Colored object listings
-=-=-=-=-

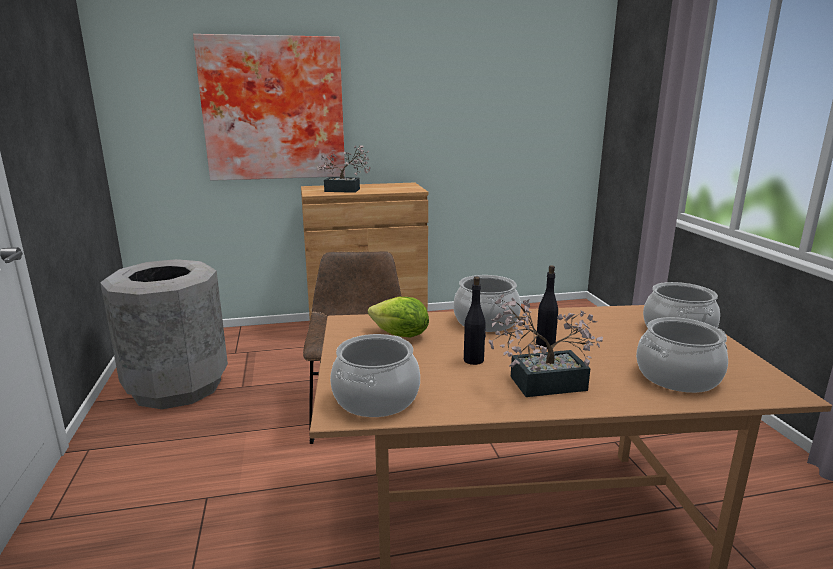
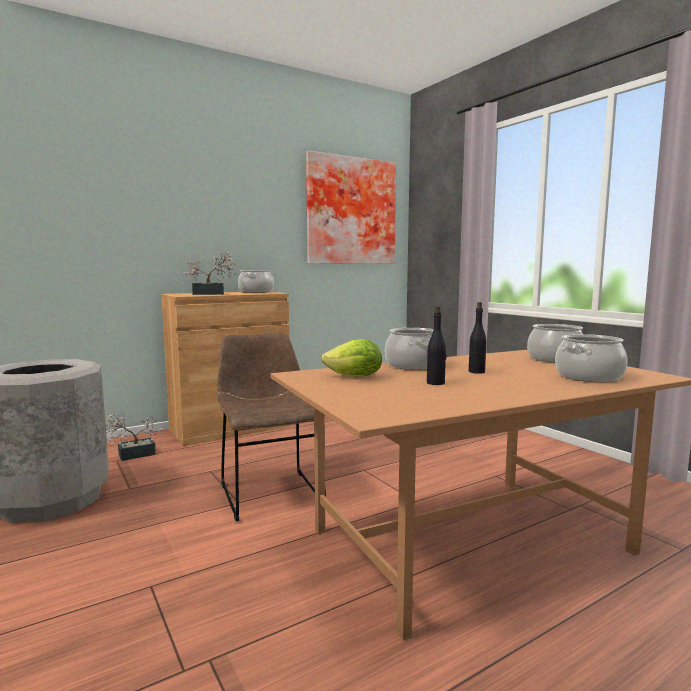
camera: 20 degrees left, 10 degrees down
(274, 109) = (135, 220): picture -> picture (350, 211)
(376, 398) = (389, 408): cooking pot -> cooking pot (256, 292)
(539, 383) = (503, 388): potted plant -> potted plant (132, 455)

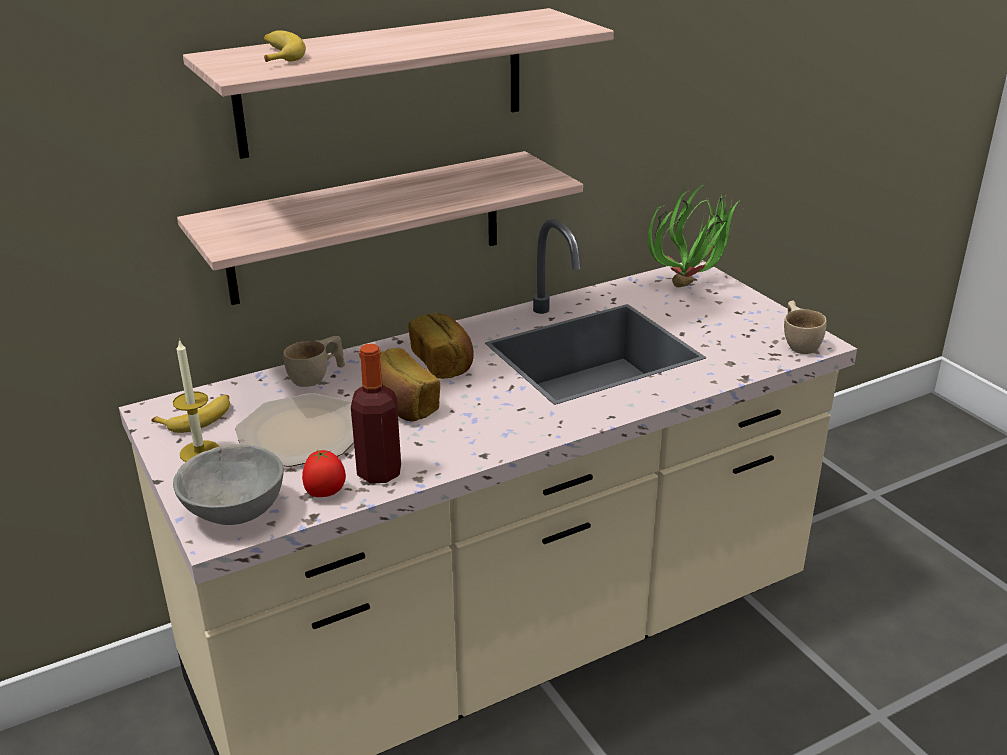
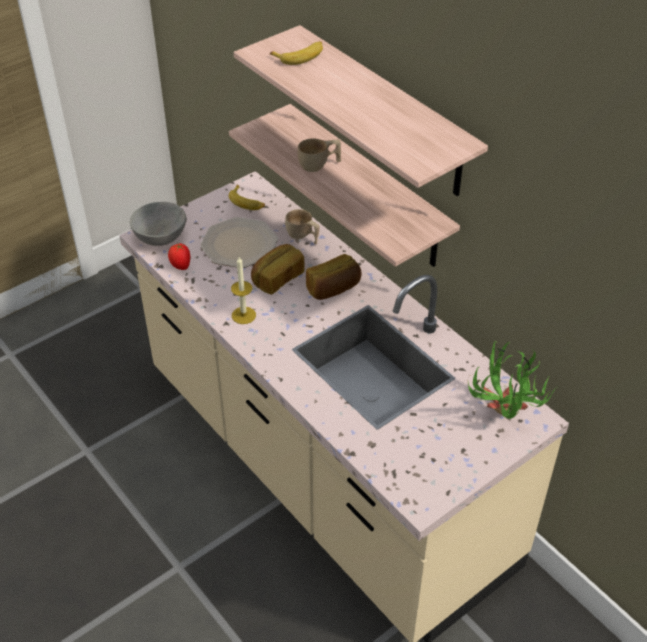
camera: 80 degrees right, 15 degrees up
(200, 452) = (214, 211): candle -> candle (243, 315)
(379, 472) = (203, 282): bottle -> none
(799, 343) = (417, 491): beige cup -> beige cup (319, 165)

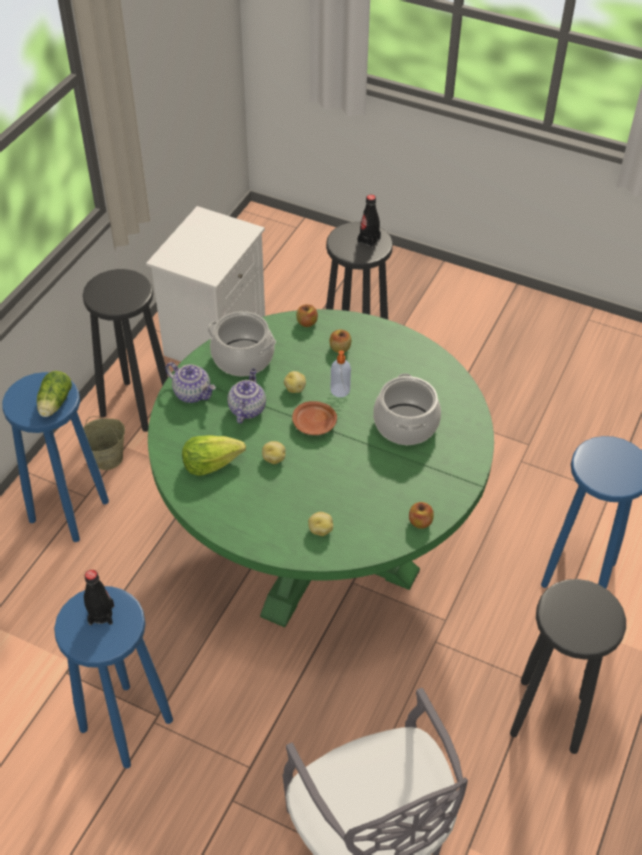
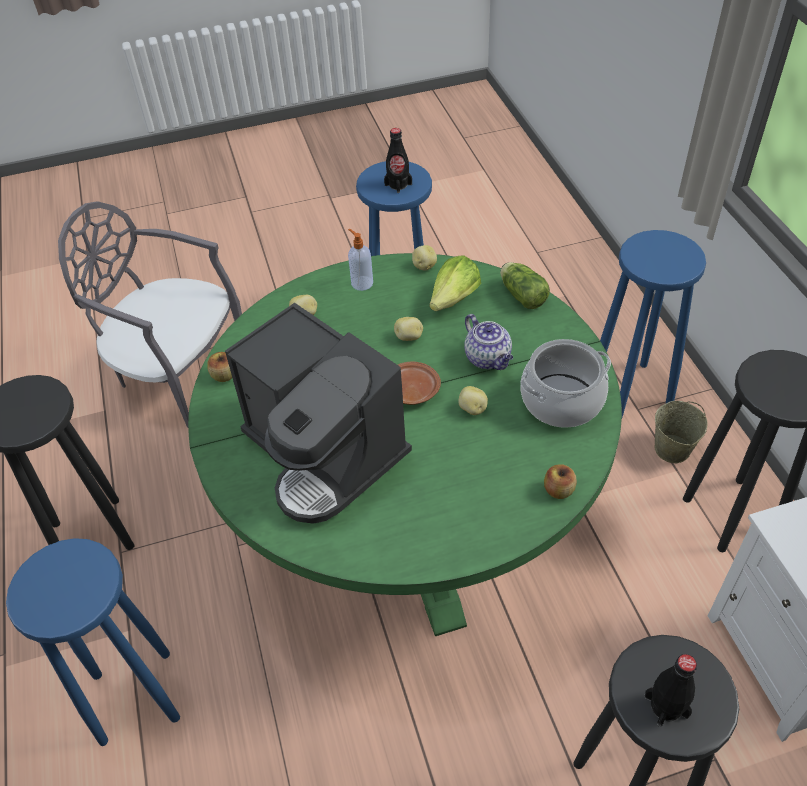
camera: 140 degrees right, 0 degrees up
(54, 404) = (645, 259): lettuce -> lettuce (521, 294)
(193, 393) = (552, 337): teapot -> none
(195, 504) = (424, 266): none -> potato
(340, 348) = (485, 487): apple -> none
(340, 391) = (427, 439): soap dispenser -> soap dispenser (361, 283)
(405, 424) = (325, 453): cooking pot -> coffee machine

-=-=-=-=-

Pictures stay out of this copy. Retype exactly the lines from the one with "(376, 398) = (389, 408): cooking" through the last line of the data, both ends included, and nothing more.

(376, 398) = (389, 408): cooking pot -> cooking pot (256, 292)
(539, 383) = (503, 388): potted plant -> potted plant (132, 455)

camera: 80 degrees right, 15 degrees up
(200, 452) = (214, 211): candle -> candle (243, 315)
(379, 472) = (203, 282): bottle -> none
(799, 343) = (417, 491): beige cup -> beige cup (319, 165)

camera: 140 degrees right, 0 degrees up
(54, 404) = (645, 259): lettuce -> lettuce (521, 294)
(193, 393) = (552, 337): teapot -> none
(195, 504) = (424, 266): none -> potato
(340, 348) = (485, 487): apple -> none
(340, 391) = (427, 439): soap dispenser -> soap dispenser (361, 283)
(405, 424) = (325, 453): cooking pot -> coffee machine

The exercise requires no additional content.